◆ 任务要求: 请把下面这段讲线程同步的节选中，从“t = random.randint(0, 10)”一直往下到“# time.sleep(0.2)”的内容一字不改地输出。

◆ 节选:
所谓同步即要求线程之间按照一定的顺序运行
以上述生产者消费者模型为例，要求生产者必须在消费者之前运行
如果不使用semaphore同步，就会出现消费者比生产者先运行
使用semaphore同步之后，能够保证每一次生产消费的过程(对应一个for循环)中，生产者总能先于消费者运行

使用条件进行线程同步

条件指的是应用程序状态的改变。这是另一种同步机制，其中某些线程在等待某一条件发生，其他的线程会在该条件发生的时候进行通知。一旦条件发生，线程会拿到共享资源的唯一权限。
重点: 条件发生, 发出通知, 否则一直等待

condition = threading.Condition()
item_list = []


class Consumer(threading.Thread):
    def do(self):
        condition.acquire()
        if len(item_list) == 0:
            # 缓冲区空
            condition.wait()
            print("buffer is blank.")
        t = item_list.pop()
        print("consume item: {}".format(t))
        condition.notify()
        condition.release()

    def run(self) -> None:
        for i in range(10):
            time.sleep(0.2)
            self.do()


class Producer(threading.Thread):
    def do(self):
        condition.acquire()
        if len(item_list) == 3:
            # 缓冲区满
            condition.wait()
            print("buffer is full.")
        t = random.randint(0, 10)
        item_list.append(t)
        print("produce item: {}".format(t))
        condition.notify()
        condition.release()

    def run(self) -> None:
        for i in range(10):
            # time.sleep(0.2)
            self.do()


def condition_demo():
    p = Producer()
    c = Consumer()
    p.start()
    c.start()
    p.join()
    c.join()

输出

produce item: 8
produce item: 10
produce item: 4
consume item: 4
buffer is full.
produce item: 9
consume item: 9
buffer is full.
produce item: 7
consume item: 7
buffer is full.
produce item: 1
consume item: 1
buffer is full.
produce item: 2
consume item: 2
buffer is full.
produce item: 10
consume item: 10
buffer is full.
produce item: 6
consume item: 6
buffer is full.
produce item: 9
consume item: 9
consume item: 10
consume item: 8

分析

必须先notify()再release()

If the calling thread has not acquired the lock when this method is
called, a RuntimeError is raised.

本例中条件就是缓冲区状态，当满足一定状态时，发出通知，不满足时等待

使用事件进行同步

事件是线程之间用于通讯的对象。有的线程等待信号，有的线程发出信号。基本上事件对象都会维护一个内部变量，可以通过 set() 方法设置为 true ，也可以通过 clear() 方法设置为 false 。 wait() 方法将会阻塞线程，直到内部变量为 true 。

◆ 数据摘录:

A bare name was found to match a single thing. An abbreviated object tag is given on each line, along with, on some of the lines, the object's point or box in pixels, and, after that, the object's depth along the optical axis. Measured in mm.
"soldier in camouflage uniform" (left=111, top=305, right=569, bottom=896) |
---
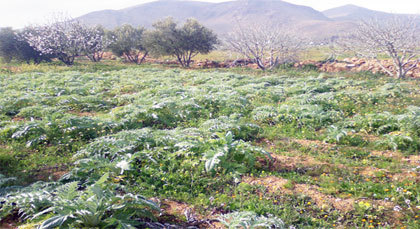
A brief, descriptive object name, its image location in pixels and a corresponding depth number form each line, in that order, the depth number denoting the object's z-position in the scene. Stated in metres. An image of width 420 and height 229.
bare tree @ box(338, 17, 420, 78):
...
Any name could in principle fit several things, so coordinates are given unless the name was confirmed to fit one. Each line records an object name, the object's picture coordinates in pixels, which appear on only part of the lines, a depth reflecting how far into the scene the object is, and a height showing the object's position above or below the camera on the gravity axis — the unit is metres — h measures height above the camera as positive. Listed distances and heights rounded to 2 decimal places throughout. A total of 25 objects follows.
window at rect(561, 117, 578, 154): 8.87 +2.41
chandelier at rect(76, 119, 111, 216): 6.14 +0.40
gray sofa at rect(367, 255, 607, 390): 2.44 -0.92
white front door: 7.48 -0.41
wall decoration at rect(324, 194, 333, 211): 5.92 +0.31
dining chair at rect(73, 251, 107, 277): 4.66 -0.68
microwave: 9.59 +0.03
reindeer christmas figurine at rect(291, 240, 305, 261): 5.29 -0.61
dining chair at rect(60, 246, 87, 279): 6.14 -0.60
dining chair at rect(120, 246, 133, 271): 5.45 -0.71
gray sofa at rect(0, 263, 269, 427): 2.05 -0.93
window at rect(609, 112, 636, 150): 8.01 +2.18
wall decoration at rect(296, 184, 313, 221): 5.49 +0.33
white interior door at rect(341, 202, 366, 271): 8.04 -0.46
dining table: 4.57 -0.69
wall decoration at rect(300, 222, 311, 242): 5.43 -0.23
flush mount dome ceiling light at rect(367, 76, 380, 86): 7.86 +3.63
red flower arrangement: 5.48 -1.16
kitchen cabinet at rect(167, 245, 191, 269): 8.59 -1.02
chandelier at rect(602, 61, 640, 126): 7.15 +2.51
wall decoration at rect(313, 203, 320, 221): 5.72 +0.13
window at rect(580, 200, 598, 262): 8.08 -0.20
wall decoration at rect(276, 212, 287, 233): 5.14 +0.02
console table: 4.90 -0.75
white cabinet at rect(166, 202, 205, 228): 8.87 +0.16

◆ 练习输出:
t = random.randint(0, 10)
        item_list.append(t)
        print("produce item: {}".format(t))
        condition.notify()
        condition.release()

    def run(self) -> None:
        for i in range(10):
            # time.sleep(0.2)